In 1983, Brodhead hired Miami Hurricanes associate head coach Skip Bertman to coach the LSU Tigers baseball team. Bertman guided LSU to five national championships (1991, 1993, 1996, 1997, 2000) and 11 trips to the College World Series in 18 seasons (1984-2001). Bertman became LSU's athletic director upon his retirement from the diamond, remaining in the position through June 2008.

In football, Brodhead inherited coach Jerry Stovall, an LSU All-American and runner up for the Heisman Trophy in 1962, who took over as head coach following Bo Rein's death in 1980 and led the Tigers to an appearance in the 1983 Orange Bowl. Brodhead fired Stovall after a 4-7 season in 1983 and replaced him with Bill Arnsparger. Arnsparger went 26-8-3 in three seasons and coached LSU to the 1986 SEC championship and two Sugar Bowl berths.

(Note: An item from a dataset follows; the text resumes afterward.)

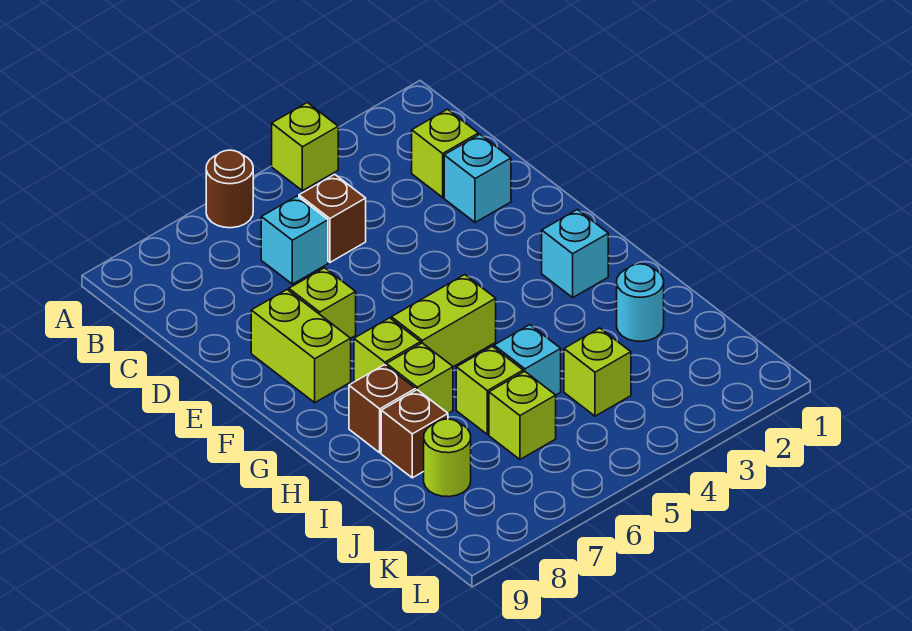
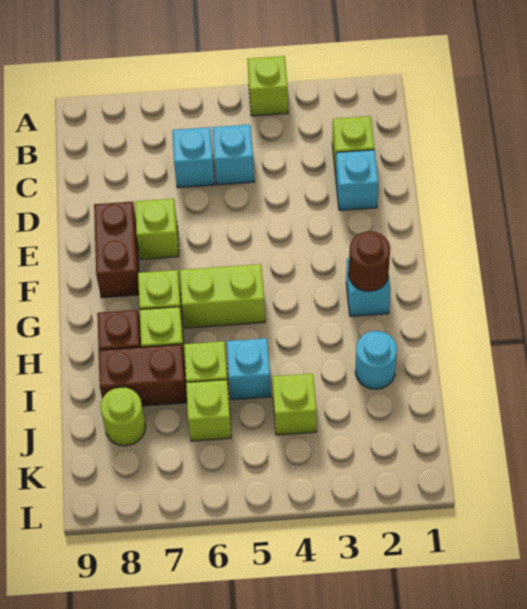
brown round brick A6 level 1 -> brown round brick G2 level 2
brown brick C5 level 1 -> cyan brick C5 level 1
lime brick E8:F8 level 1 -> brown brick E8:F8 level 1
brown brick I8 level 1 -> brown brick I7:I8 level 1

In 1982, the National Collegiate Athletic Association began a four-year investigation into the LSU Tigers men's basketball program and head coach Dale Brown. On April 18, 1986, Brodhead pleaded guilty to conspiracy to intercept radio communications after the Federal Bureau of Investigation seized covert listening devices from his office. Brodhead admitted that he intended to listen in to NCAA investigators' interviews with LSU basketball players and said that Brown was aware of the plan. He was fined $1,000 sentenced to 200 hours of community service. The NCAA cited LSU for sixteen rules violations and stripped the Tigers of two scholarships. On April 25, 1986, the LSU Board of Supervisors voted 15–1 to freeze Brodhead's salary.

On October 8, 1986, Brodhead was suspended with pay after he was cited for violating state ethics laws by receiving payment for hosting a radio show on WJBO, which had contracts with the LSU athletic department, and accepting a free trip to Mexico from station owner Doug Manship. Brodhead resigned on October 21, 1986. The Commission on Ethics for Public Officials fined Brodhead $2,500, but immediately suspended the penalty because the violations were minor and there was no evidence of intentional misconduct.

Brodhead authored Sacked! The Dark Side of Sports at Louisiana State University, which was published in 1987. (ISBN 0-9446790-0-5)

===Southeastern Louisiana===
In 1988, Brodhead was named athletic director at Southeastern Louisiana University. He developed a five-year plan to upgrade the university's athletic program, which including reviving the school's football program. Wally English was hired as football coach, but he was fired after only three months "philosophical differences" with Brodhead. Southeastern was unable to raise enough funds to bring back football and Brodhead was fired on April 25, 1989. In 1990, a judge found that Southeastern Louisiana had breached its contract with Brodhead and awarded him $275,000.

==Later life==
In 1992, Brodhead filed a Chapter 7 liquidation petition due to "horrendous business decisions" since leaving LSU. He and his wife declared $105,000 in debts and $20,000 in assets.

Brodhead died on February 11, 1996 at the age of 59. Another former LSU athletic director, Carl Maddox, died five days later.